After filtering and before the SCIMS update was executed, a final test was performed to check for trends. This revealed that the data was normally distributed and 99.3% of the AHD heights included in the update were within 20 m of their existing SCIMS values (see Figure 2).

Figure 2: Histogram of the difference between DEM-sourced AHD height and existing AHD height in SCIMS (723 outliers exceeding ±20 m not shown). Courtesy DCS Spatial Services.

A 20 m error in height corresponds to approximately a 3 parts per million (ppm) error in the reduction of ground distances to the ellipsoid between two marks, which was deemed acceptable and fit for purpose.

As previously mentioned, height differences larger than 20 m were generally attributed to:

  • Transcription or rounding errors in the existing SCIMS value (corrected by the update).
  • Marks located where an open pit mine had subsequently been created (excluded from the update with mark status updated as ‘destroyed’).

SCIMS update results

This SCIMS update delivered DEM-sourced AHD heights at Class U for 127,154 survey marks, of which 18,854 marks (14.8%) received an AHD height for the first time (see Figure 3).

Putting this large number into perspective, 42.3% of the survey marks that returned a DEM-sourced AHD height during the initial retrieval were updated. This is a huge improvement in the access to reliable, approximate AHD heights of known quality in SCIMS, ensuring that nearly every survey mark in NSW has an AHD value of 0.9 m uncertainty or better.

Figure 3: Location of survey marks included in the SCIMS update, indicating in orange those marks that received an AHD height for the first time. Courtesy DCS Spatial Services.

When inspecting Figure 3, it is worth noting the near-perfect straight line of AHD height updates to survey marks running from north-west to south-east through the centre of the state.

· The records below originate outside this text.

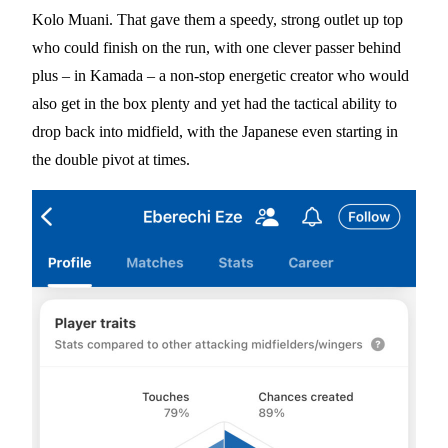
Kolo Muani. That gave them a speedy, strong outlet up top
who could finish on the run, with one clever passer behind
plus – in Kamada – a non-stop energetic creator who would
also get in the box plenty and yet had the tactical ability to
drop back into midfield, with the Japanese even starting in
the double pivot at times.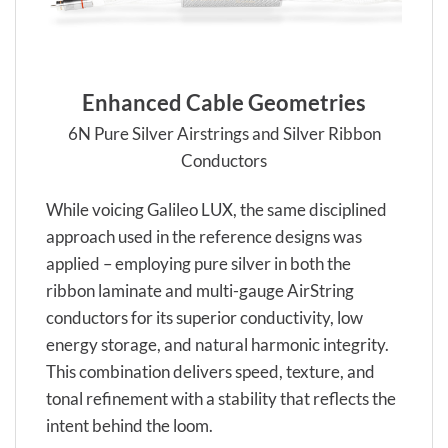
Enhanced Cable Geometries
6N Pure Silver Airstrings and Silver Ribbon
Conductors
While voicing Galileo LUX, the same disciplined
approach used in the reference designs was
applied – employing pure silver in both the
ribbon laminate and multi-gauge AirString
conductors for its superior conductivity, low
energy storage, and natural harmonic integrity.
This combination delivers speed, texture, and
tonal refinement with a stability that reflects the
intent behind the loom.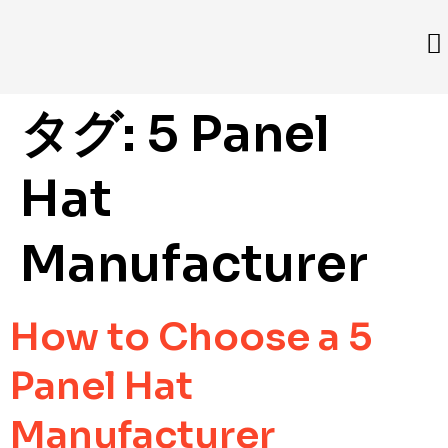
タグ:
5 Panel
Hat
Manufacturer
How to Choose a 5
Panel Hat
Manufacturer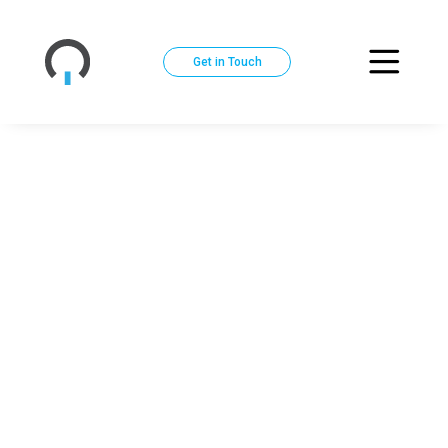
Get in Touch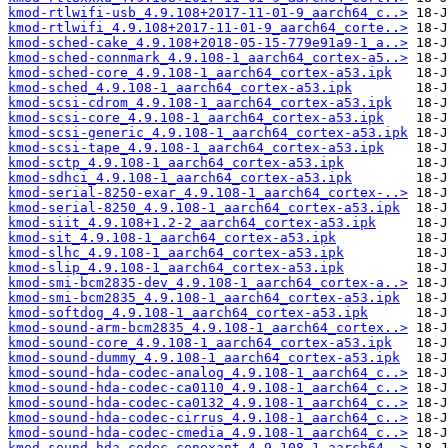
kmod-rtlwifi-usb_4.9.108+2017-11-01-9_aarch64_c..>
kmod-rtlwifi_4.9.108+2017-11-01-9_aarch64_corte..>
kmod-sched-cake_4.9.108+2018-05-15-779e91a9-1_a..>
kmod-sched-connmark_4.9.108-1_aarch64_cortex-a5..>
kmod-sched-core_4.9.108-1_aarch64_cortex-a53.ipk
kmod-sched_4.9.108-1_aarch64_cortex-a53.ipk
kmod-scsi-cdrom_4.9.108-1_aarch64_cortex-a53.ipk
kmod-scsi-core_4.9.108-1_aarch64_cortex-a53.ipk
kmod-scsi-generic_4.9.108-1_aarch64_cortex-a53.ipk
kmod-scsi-tape_4.9.108-1_aarch64_cortex-a53.ipk
kmod-sctp_4.9.108-1_aarch64_cortex-a53.ipk
kmod-sdhci_4.9.108-1_aarch64_cortex-a53.ipk
kmod-serial-8250-exar_4.9.108-1_aarch64_cortex-..>
kmod-serial-8250_4.9.108-1_aarch64_cortex-a53.ipk
kmod-siit_4.9.108+1.2-2_aarch64_cortex-a53.ipk
kmod-sit_4.9.108-1_aarch64_cortex-a53.ipk
kmod-slhc_4.9.108-1_aarch64_cortex-a53.ipk
kmod-slip_4.9.108-1_aarch64_cortex-a53.ipk
kmod-smi-bcm2835-dev_4.9.108-1_aarch64_cortex-a..>
kmod-smi-bcm2835_4.9.108-1_aarch64_cortex-a53.ipk
kmod-softdog_4.9.108-1_aarch64_cortex-a53.ipk
kmod-sound-arm-bcm2835_4.9.108-1_aarch64_cortex..>
kmod-sound-core_4.9.108-1_aarch64_cortex-a53.ipk
kmod-sound-dummy_4.9.108-1_aarch64_cortex-a53.ipk
kmod-sound-hda-codec-analog_4.9.108-1_aarch64_c..>
kmod-sound-hda-codec-ca0110_4.9.108-1_aarch64_c..>
kmod-sound-hda-codec-ca0132_4.9.108-1_aarch64_c..>
kmod-sound-hda-codec-cirrus_4.9.108-1_aarch64_c..>
kmod-sound-hda-codec-cmedia_4.9.108-1_aarch64_c..>
kmod-sound-hda-codec-conexant_4.9.108-1_aarch64..>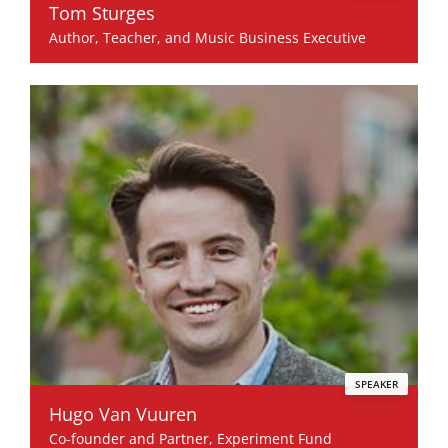
Tom Sturges
Author, Teacher, and Music Business Executive
SPEAKER
Hugo Van Vuuren
Co-founder and Partner, Experiment Fund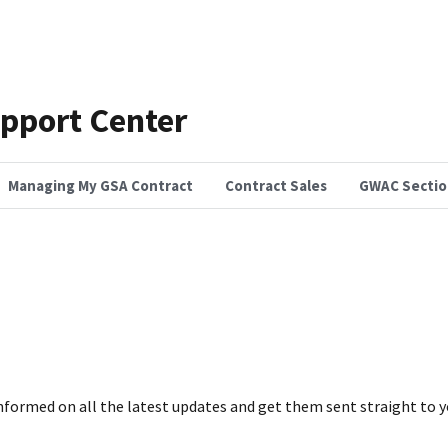
pport Center
Managing My GSA Contract
Contract Sales
GWAC Sectio
nformed on all the latest updates and get them sent straight to y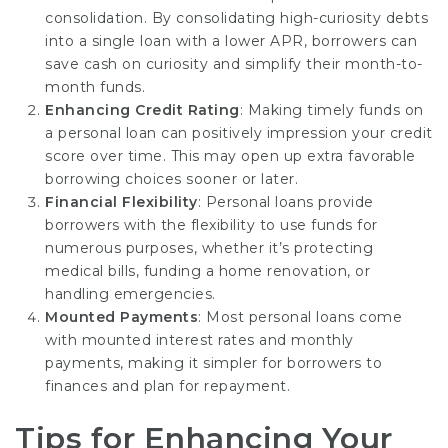
consolidation. By consolidating high-curiosity debts
into a single loan with a lower APR, borrowers can
save cash on curiosity and simplify their month-to-
month funds.
Enhancing Credit Rating
: Making timely funds on
a personal loan can positively impression your credit
score over time. This may open up extra favorable
borrowing
choices sooner
or later.
Financial Flexibility
: Personal loans provide
borrowers with the flexibility to use funds for
numerous purposes, whether it’s protecting
medical bills, funding a home renovation, or
handling emergencies.
Mounted Payments
: Most personal loans come
with mounted interest rates and monthly
payments, making it simpler for borrowers to
finances and plan for repayment.
Tips for Enhancing Your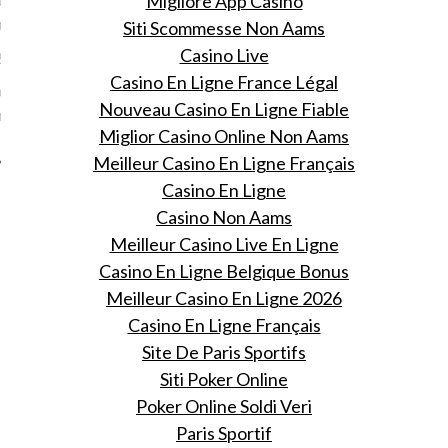
Migliore App Casino
nbureau
Siti Scommesse Non Aams
Casino Live
 2016
Casino En Ligne France Légal
ss heeft besloten haar
Nouveau Casino En Ligne Fiable
nbureau te verlaten.
Miglior Casino Online Non Aams
Meilleur Casino En Ligne Français
Casino En Ligne
Casino Non Aams
Meilleur Casino Live En Ligne
Casino En Ligne Belgique Bonus
Meilleur Casino En Ligne 2026
Casino En Ligne Français
Site De Paris Sportifs
Siti Poker Online
Poker Online Soldi Veri
Paris Sportif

Despite appearing to be an artefact, this is a series of marks located along a gas pipeline easement, which connects to the main distribution network on the east coast.

Benefits

These updated AHD heights provide several important benefits such as enabling better calculation and reporting of the Combined Scale Factor (CSF) with confidence at virtually all survey marks (99.98%) in NSW through SCIMS. CSFs are now typically up to 1.5 ppm better because heights have been improved from 10-metre to sub-metre accuracy.

The DEM-sourced AHD heights support our datum modernisation efforts through the ongoing readjustment of legacy terrestrial data for inclusion in the growing GDA2020 state adjustment by facilitating the rigorous reduction of terrestrially measured distances to the ellipsoid. This translates into more SCIMS marks being assigned a Positional Uncertainty (PU), directly benefitting the profession.

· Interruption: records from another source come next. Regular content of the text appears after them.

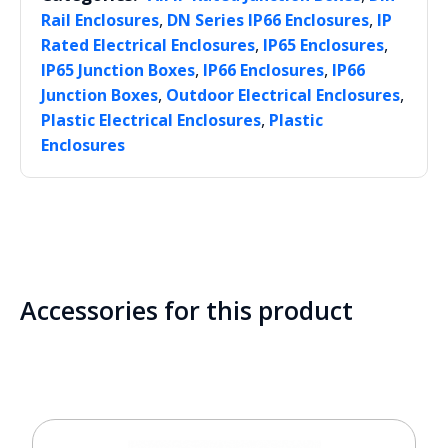
,
,
Rail Enclosures
DN Series IP66 Enclosures
IP
,
,
Rated Electrical Enclosures
IP65 Enclosures
,
,
IP65 Junction Boxes
IP66 Enclosures
IP66
,
,
Junction Boxes
Outdoor Electrical Enclosures
,
Plastic Electrical Enclosures
Plastic
Enclosures
Accessories for this product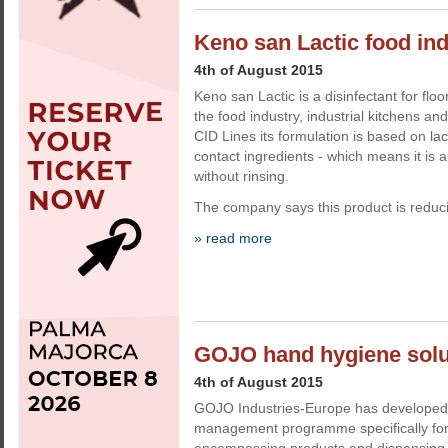
Keno san Lactic food ind
4th of August 2015
Keno san Lactic is a disinfectant for flo
the food industry, industrial kitchens a
CID Lines its formulation is based on lac
contact ingredients - which means it is a
without rinsing.
The company says this product is reducin
» read more
GOJO hand hygiene solut
4th of August 2015
GOJO Industries-Europe has developed
management programme specifically for f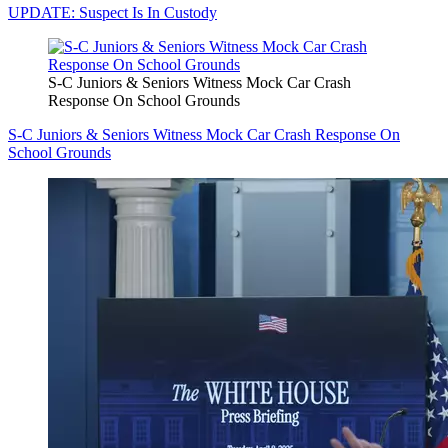
UPDATE: Suspect Is In Custody
S-C Juniors & Seniors Witness Mock Car Crash
Response On School Grounds
S-C Juniors & Seniors Witness Mock Car Crash Response On
School Grounds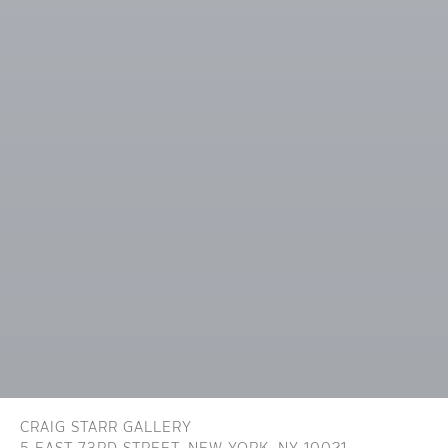
CRAIG STARR GALLERY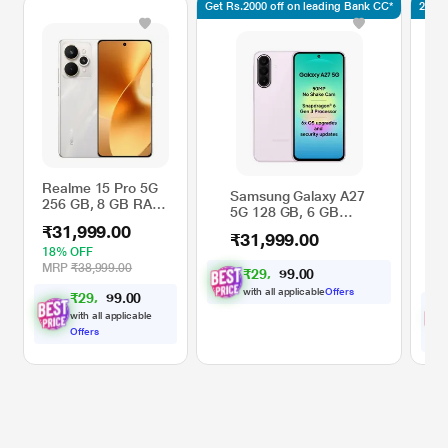
Get Rs.2000 off on leading Bank CC*
2.5K 
Realme 15 Pro 5G
Samsung Galaxy A27
Re
256 GB, 8 GB RAM,
5G 128 GB, 6 GB
GB
Silver, Mobile
RAM, Light Pink,
Mo
₹31,999.00
Phone
₹31,999.00
₹3
Mobile Phone
Au
18% OFF
44
MRP
₹38,999.00
₹
2
9
,
1
0
0
0
M
.
6
with all applicable
Offers
₹
2
9
,
5
0
0
9
.
9
with all applicable
Offers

Furthermore, this process identified and corrected 101 extremely large AHD height errors (Class U) in SCIMS. It follows that retrieved DEM-sourced heights can now also be used to identify gross errors on SCIMS marks with existing accurate AHD heights. This further contributes to our ‘Saving AHD’ efforts, which aim to ensure that users have continued and easy access to reliable physical heights and their uncertainties across NSW (see Position 115, Oct/Nov 2021).

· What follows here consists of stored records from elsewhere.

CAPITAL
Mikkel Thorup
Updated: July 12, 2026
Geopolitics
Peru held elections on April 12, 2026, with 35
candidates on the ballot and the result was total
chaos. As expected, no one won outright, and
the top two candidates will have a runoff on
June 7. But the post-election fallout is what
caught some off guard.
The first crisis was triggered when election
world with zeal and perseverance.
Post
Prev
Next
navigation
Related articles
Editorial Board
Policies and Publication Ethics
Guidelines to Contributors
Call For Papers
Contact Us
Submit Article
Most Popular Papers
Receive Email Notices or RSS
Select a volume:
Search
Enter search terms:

Finally, with SCIMS now holding AHD heights of known quality state-wide, ellipsoidal height was derived by applying AUSGeoid2020 at all applicable survey marks with existing null ellipsoidal height values.

Another SCIMS update then provided GDA2020 ellipsoidal heights for 267,581 survey marks for the first time, ensuring that practically all SCIMS marks now also have an ellipsoidal height. Publishing these values allows surveyors and other users to easily verify that they have set their height datum and/or applied AUSGeoid2020 correctly during both field operations and office processing and reductions.

Jonathon Smith and Dr Volker Janssen work at DCS Spatial Services, a unit of the NSW Department of Customer Service.